How should the observation of galaxy red shifts be interpreted? There are two basic facts: almost all galaxies are red shifted, and the size of the red shift increases with increasing distance. In other words, galaxies are moving away from us, and the more distant galaxies are moving away faster. We are assuming that red shift is a measure of the Doppler velocity of a galaxy with respect to the Milky Way. At first glance, this seems to indicate that we are at the center of an expanding situation, which goes against the Copernican principle that we have no special location in the universe.

To help explain the red shift of galaxies, consider two different possibilities. First imagine a static universe. A static universe has a fixed size but can contain galaxies that are in motion (if galaxies are not moving at all, no red shifts are measured). Suppose that galaxies are milling around randomly in space, separated by large distances. They change position over time, but their typical separations are constant. In this type of universe, half the galaxies would have a component of motion away from us and half of the galaxies would have a component of motion toward us. This scenario translates into equal numbers of red shifts and blue shifts. Also, galaxies in every region of space have the same random motions, so the results of the measurement do not depend on distance. At every distance, the average size of the red shifts and blue shifts is the same, and the numbers of red shifts and blueshifts are about equal. A plot of velocity against distance would have points (each representing an entire galaxy) scattered around the line of zero velocity. This result is not what Hubble observed.
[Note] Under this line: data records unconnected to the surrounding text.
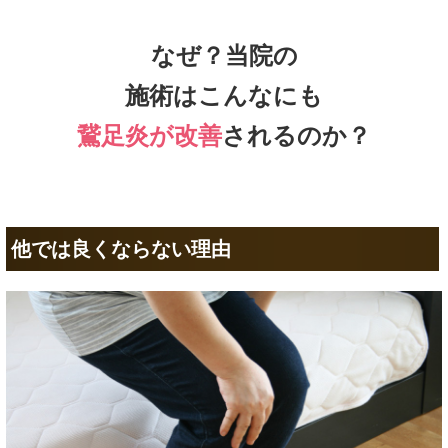
なぜ？当院の
施術はこんなにも
鵞足炎が改善
されるのか？
他では良くならない理由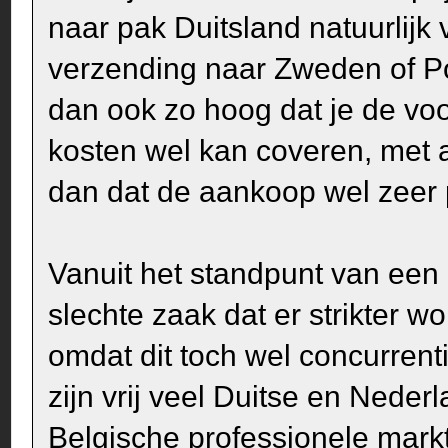
naar pak Duitsland natuurlijk
verzending naar Zweden of Por
dan ook zo hoog dat je de v
kosten wel kan coveren, met a
dan dat de aankoop wel zeer 
Vanuit het standpunt van een 
slechte zaak dat er strikter 
omdat dit toch wel concurrent
zijn vrij veel Duitse en Nede
Belgische professionele markt 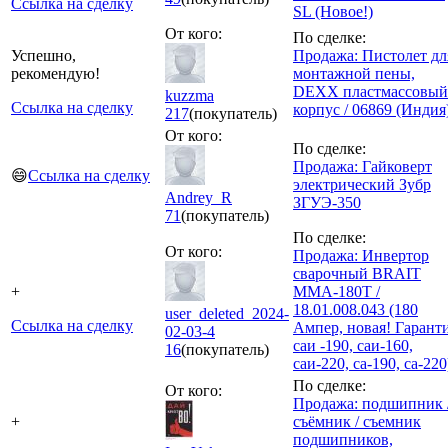
Ссылка на сделку
SL (Новое!)
От кого:
По сделке:
Успешно,
Продажа: Пистолет дл
рекомендую!
монтажной пены,
DEXX пластмассовый
kuzzma
Ссылка на сделку
корпус / 06869 (Индия
217
(покупатель)
От кого:
По сделке:
Продажа: Гайковерт
😄
Ссылка на сделку
электрический Зубр
Andrey_R
ЗГУЭ-350
71
(покупатель)
По сделке:
От кого:
Продажа: Инвертор
сварочный BRAIT
+
MMA-180T /
18.01.008.043 (180
user_deleted_2024-
Ссылка на сделку
Ампер, новая! Гарант
02-03-4
саи -190, саи-160,
16
(покупатель)
саи-220, са-190, са-220
По сделке:
От кого:
Продажа: подшипник 
+
съёмник / съемник
подшипников,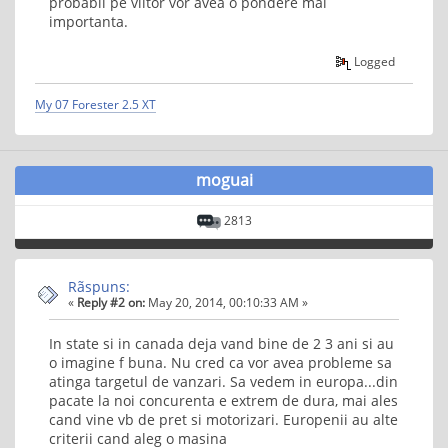
probabil pe viitor vor avea o pondere mai
importanta.
Logged
My 07 Forester 2.5 XT
moguai
2813
Rãspuns:
«
Reply #2 on:
May 20, 2014, 00:10:33 AM »
In state si in canada deja vand bine de 2 3 ani si au
o imagine f buna. Nu cred ca vor avea probleme sa
atinga targetul de vanzari. Sa vedem in europa...din
pacate la noi concurenta e extrem de dura, mai ales
cand vine vb de pret si motorizari. Europenii au alte
criterii cand aleg o masina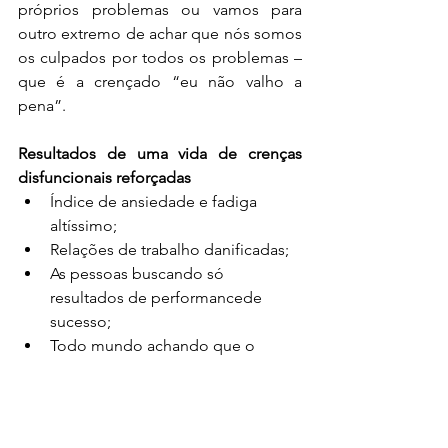
próprios problemas ou vamos para 
outro extremo de achar que nós somos 
os culpados por todos os problemas – 
que é a crençado “eu não valho a 
pena”.
Resultados de uma vida de crenças 
disfuncionais reforçadas
Índice de ansiedade e fadiga 
altíssimo;
Relações de trabalho danificadas;
As pessoas buscando só 
resultados de performancede 
sucesso;
Todo mundo achando que o 
sucesso é o que determina o valor 
e a competência.
As universidades e as escolas, em sua 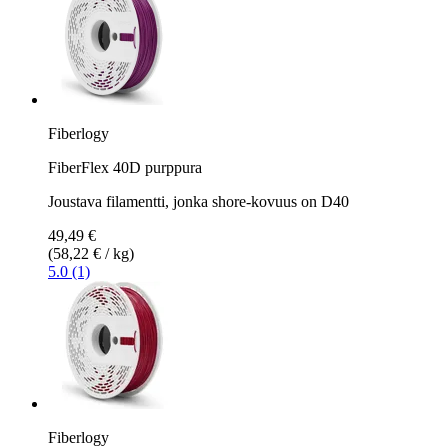
Fiberlogy
FiberFlex 40D purppura
Joustava filamentti, jonka shore-kovuus on D40
49,49 €
(58,22 € / kg)
5.0 (1)
Fiberlogy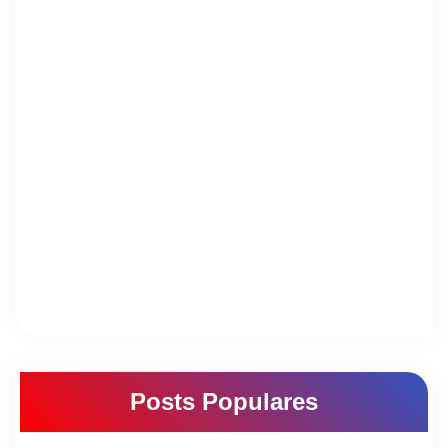
Posts Populares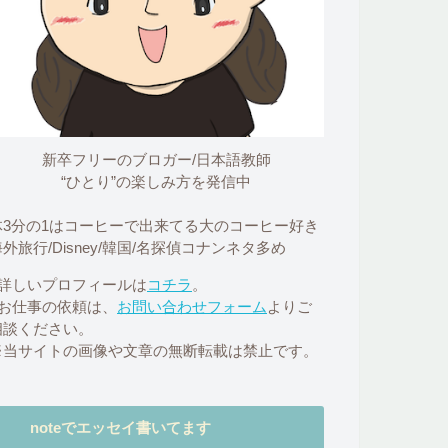
新卒フリーのブロガー/日本語教師
“ひとり”の楽しみ方を発信中
体3分の1はコーヒーで出来てる大のコーヒー好き
外旅行/Disney/韓国/名探偵コナンネタ多め
■詳しいプロフィールは
コチラ
。
■お仕事の依頼は、
お問い合わせフォーム
よりご
相談ください。
※当サイトの画像や文章の無断転載は禁止です。
noteでエッセイ書いてます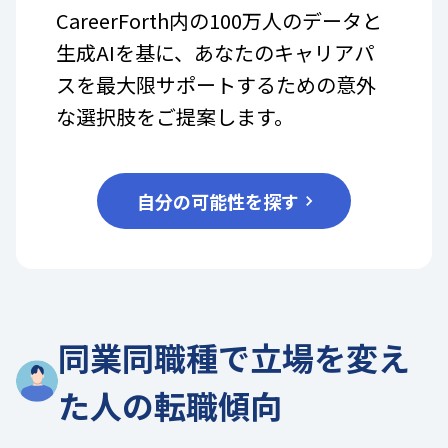
CareerForth内の100万人のデータと
生成AIを基に、あなたのキャリアパ
スを最大限サポートするための意外
な選択肢をご提案します。
自分の可能性を探す
同業同職種で立場を変え
た人の転職傾向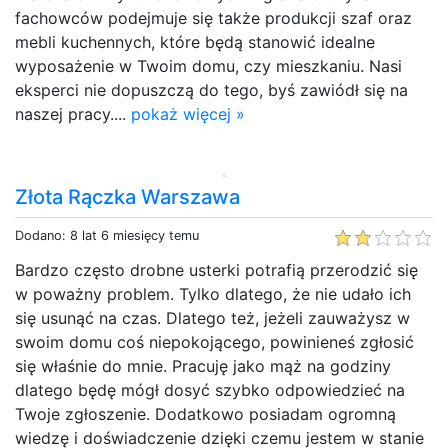
fachowców podejmuje się także produkcji szaf oraz
mebli kuchennych, które będą stanowić idealne
wyposażenie w Twoim domu, czy mieszkaniu. Nasi
eksperci nie dopuszczą do tego, byś zawiódł się na
naszej pracy....
pokaż więcej »
Złota Rączka Warszawa
Dodano: 8 lat 6 miesięcy temu
Bardzo często drobne usterki potrafią przerodzić się
w poważny problem. Tylko dlatego, że nie udało ich
się usunąć na czas. Dlatego też, jeżeli zauważysz w
swoim domu coś niepokojącego, powinieneś zgłosić
się właśnie do mnie. Pracuję jako mąż na godziny
dlatego będę mógł dosyć szybko odpowiedzieć na
Twoje zgłoszenie. Dodatkowo posiadam ogromną
wiedzę i doświadczenie dzięki czemu jestem w stanie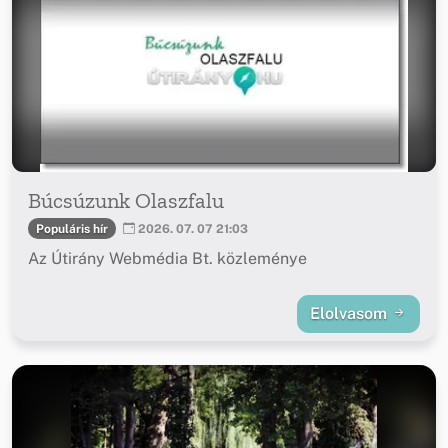
Búcsúzunk Olaszfalu
Populáris hír
2026. 07. 07 21:03
Az Útirány Webmédia Bt. közleménye
Elolvasom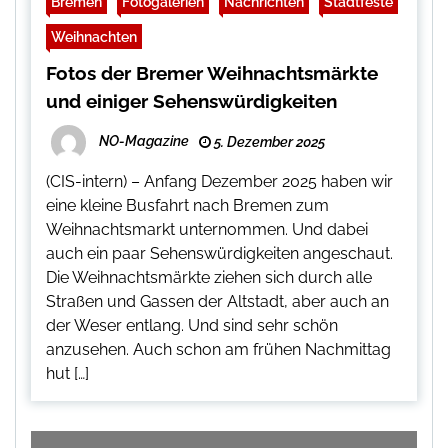
Bremen
Fotogalerien
Nachrichten
Stadtfeste
Weihnachten
Fotos der Bremer Weihnachtsmärkte
und einiger Sehenswürdigkeiten
NO-Magazine
5. Dezember 2025
(CIS-intern) – Anfang Dezember 2025 haben wir
eine kleine Busfahrt nach Bremen zum
Weihnachtsmarkt unternommen. Und dabei
auch ein paar Sehenswürdigkeiten angeschaut.
Die Weihnachtsmärkte ziehen sich durch alle
Straßen und Gassen der Altstadt, aber auch an
der Weser entlang. Und sind sehr schön
anzusehen. Auch schon am frühen Nachmittag
hut […]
Determining the Hubble constant using supernova type 1a. Click here for original source URL.

Now imagine an expanding universe. In an expanding universe, the distance between galaxies increases with time. If every galaxy is moving away from the Milky Way, then every galaxy is red shifted. More distant galaxies move away from us faster. To see why this is true, let us consider the analogy of an expanding Earth. Suppose that the Earth is expanding at a rate such that it will double in size in an hour. The distance between any two cities must also double in an hour. For example, Tucson is about 100 miles from Phoenix. After an hour, Tucson will be 200 miles from Phoenix, so the two cities are moving apart at a rate of 100 mph. Tucson is about 500 miles from Los Angeles. After an hour, Tucson will be 1000 miles from Los Angeles, so the two cities are moving apart at a rate of 500 mph. There is a linear relation between distance and recession velocity. A plot of the two quantities will show a correlation, as observed by Hubble for galaxies.

Doppler Shift. Click here for original source URL.

Remember that the most common illustrations and analogies are two-dimensional. Galaxies are actually moving apart in the three dimensions of space. Remember also that Doppler shifts can only measure the component of a galaxy's motion along the line of sight. Galaxies will also have transverse, or sideways, components of their motion that astronomers cannot measure. Galaxies are so far away that their sideways motion is imperceptible even with observations over many decades. Hubble was an observer and he was very cautious about making interpretations about his data. He stuck to a description of the recession velocities of galaxies, which is what he actually observed, and did not talk about an expanding universe. That concept required a theoretical framework, one that would be provided by Einstein's theory of general relativity.